Epic Games, founders of the Gears of War series, worked on Gears of War 4 for six months before the IP was sold to Microsoft. From there, it was picked up by The Coalition.

Rod Fergusson, former Epic Games director of production and current studio head at The Coalition, told GameInformer that pre-production work was done on Gears of War 4, and the creative process differed greatly from Gears of War 3.

“Back in the days of Unreal Engine 3, [Epic] had this belief that we’d only build technology that we would use,” said Fergusson. “So if Gears didn’t need it, it generally didn’t get put into the engine. That was from a perspective of, if we don’t use it, it’s going to decay. If we don’t touch it, it will just rot on the vine and then we’d have bad code.”

“That’s not how it was with Gears 4. Epic’s initial Gears 4 engine was very mobile and PC-centric more than it was console-focused.

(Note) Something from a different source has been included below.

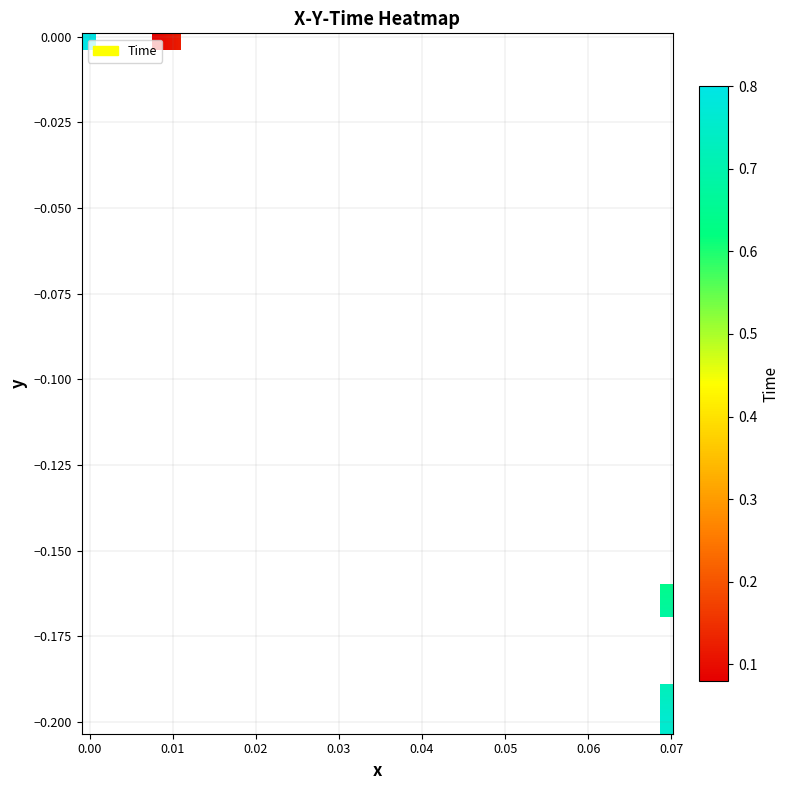

Count the number of categories in the chart.

21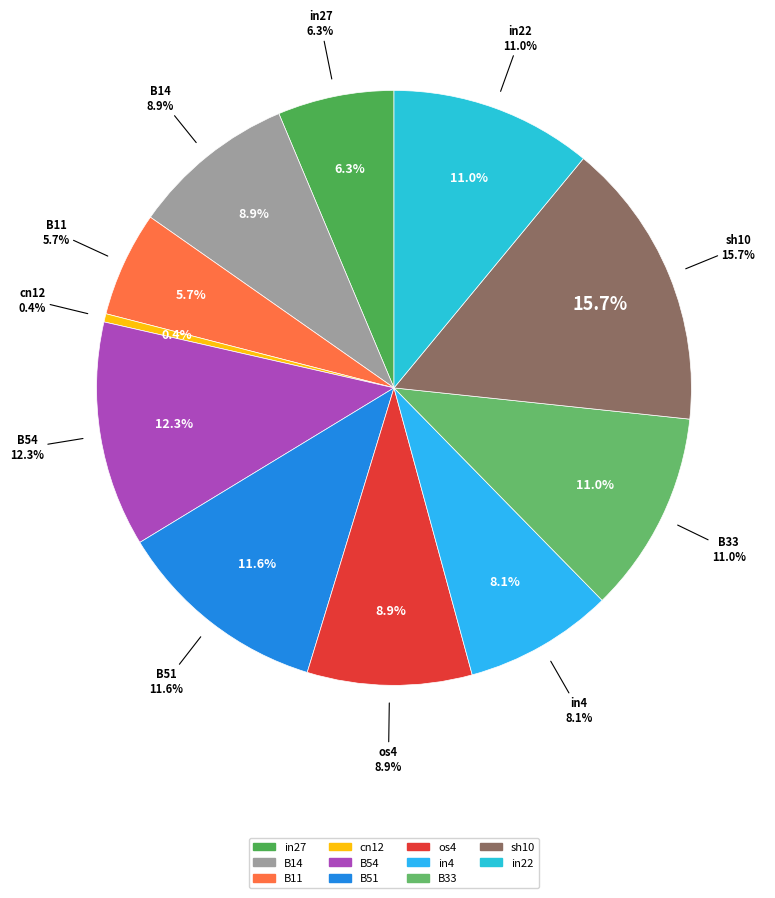

Which slice is the largest?

sh10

You can see their focus shift towards games like Fortnite and Paragon and stuff like that.”

Fergusson also admits that bits of Epic’s original story made it into the final release.

“When I got here [to The Coalition], we realized really fast that with all these new perspectives on the series it was going to take a long time to do preproduction on the game, so I said, ‘Why don’t we tap into some of the work I was doing at Epic when I was working on Gears 4 there?’ We went back in and looked at what the team had done after I left, and it was not really in a place that I was happy with, so we actually rewound it to a point before I left.”

Gears of War 4 will release exclusively on the Xbox One in the fall of 2016. There’s also an open beta starting on April 25th, along with early access of the beta for Gears of War: Ultimate Edition owners on April 18th.